Scottish-born chemist (1956–2022)

Paul Francis McMillan (3 June 1956 – 2 February 2022) was a British chemist who held the Sir William Ramsay Chair of Chemistry at University College London. His research considered the study of matter under extreme conditions of temperature and pressure, with a focus on phase transitions, amorphisation, and the study of glassy states. He has also investigated the survival of bacteria and larger organisms (tardigrades) under extreme compression, studies of amyloid fibrils, the synthesis and characterisation of carbonitride nanocrystals and the study of water motion in confined environments. He has made extensive use of Raman spectroscopy together with X-ray diffraction and neutron scattering techniques.

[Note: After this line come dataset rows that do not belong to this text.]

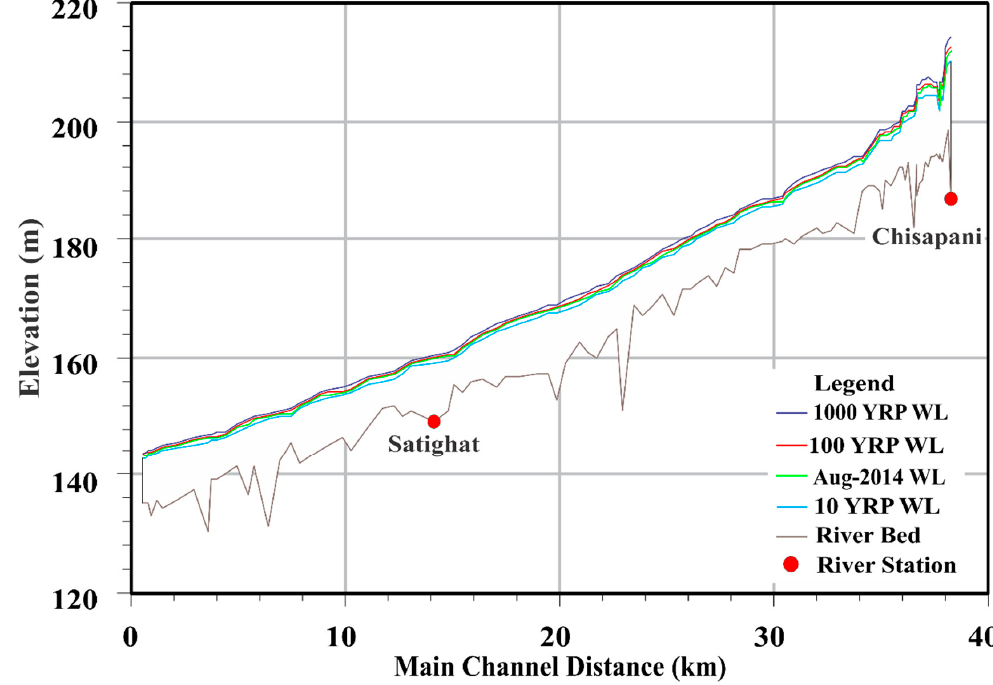
Figure 8. Water surface profile of different YRP floods in the river segment from Chisapani to the Nepal–India border. The Chisapani gauge and Satighat observation station were used for model performance evaluation.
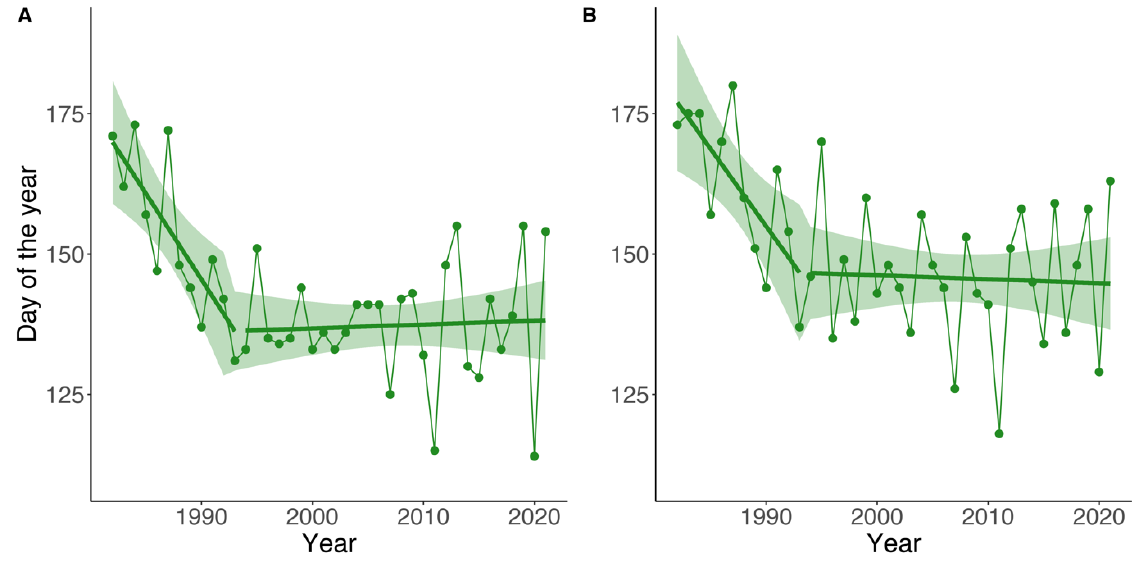
Figure 1 . Trends of breeding phenology over the study period (1982–2021). (A) First day of the breeding season (day of the year, where January 1st = 1). The segmented green line is the result of a piecewise regression, where the year 1993 (± 5; 95% CI) was identified as a breakpoint, thus creating two distinct trends. (B) Date of peak breeding (i.e., date where most toads were captured in a given breeding season. The segmented green line is the result of a piecewise regression, where the year 1993 (± 6, 95% CI) was identified as a breakpoint. The green band in both plots represents the 95% CI for the piecewise regression. Table 1. Summary of the piecewise regressions on the start and peak of the breeding season. For both intercept and slopes we show the estimate, its standard error, and the t-value and p-value associated with it. Slope1 refers to the segment before the breakpoint and Slope2 refers to the segment after the breakpoint. Asterisks next to the p-values show significance at the 0.05 level. The p-value for Slope2 is NA since standard asymptotics do not apply (Muggeo, 2008). No p- values are provided for the intercept because this test is not of biological interest. Std. Error t-value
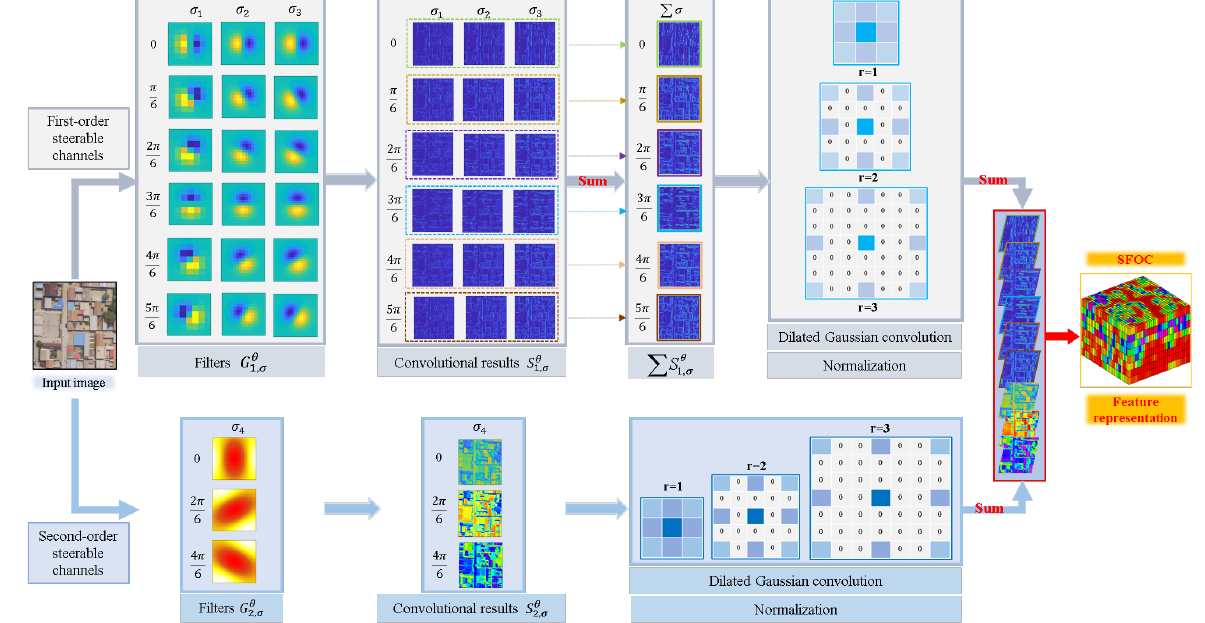
Figure 2. Construction flowchart of the proposed SFOC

==Early life and education==
McMillan was born in Edinburgh, Midlothian, and brought up in Loanhead, a small mining and farming village at the base of the Pentland Hills. He attended Lasswade High School, where he graduated with the Marshall Memorial medal. He then studied for a bachelor's degree in chemistry at the University of Edinburgh. After graduating, McMillan moved to Arizona State University, where he researched geochemistry with John Holloway and Alexandra Navrotsky. His doctoral research was in using vibrational spectroscopy to investigate the structures of silicate glasses.

==Research and career==
McMillan worked as a postdoctoral fellow at Arizona State University, where he installed one of the first micro-beam Raman spectroscopy instruments in the US. He used Raman spectroscopy to study high pressure minerals and materials. He was hired to a teaching position at Arizona State University in 1983, and promoted to Professor in the Department of Chemistry and Biochemistry in 1993. He was appointed Director of the Center for Solid State Science in 1997 and was named Presidential Professor of the Sciences. In 2000 he was awarded the Brunauer Cement Award of American Ceramic Society. In 2000, McMillan returned to the United Kingdom, where he was made Professor of Solid State Chemistry at University College London, an appointment jointly held with the Royal Institution. McMillan has also held visiting positions at the Universités of Nantes and Rennes, the Ecole Normale Supérieure and Université Claude Bernard.

McMillan's research involved the exploration of solid state chemistry under extreme high pressure and high temperature conditions using diamond anvil cells. New compounds and materials are prepared and studied at up to a million atmospheres and thousands of degrees Celsius using spectroscopy and synchrotron X-ray diffraction. He studied the properties and structure of liquids, amorphous solids and biological molecules at high pressure. McMillan has contributed across numerous fields and has published work relating to solid state inorganic/materials chemistry, high pressure-high temperature research, amorphous solids and liquids, vibrational spectroscopy, synchrotron X-ray and neutron scattering, mineral physics, graphitic carbonitrides, battery materials and the response of bacteria to high pressures.

In 2015 McMillan was a panellist on Melvyn Bragg's In Our Time on BBC Radio 4.

==Personal life==
McMillan died in London on 2 February 2022, at the age of 65.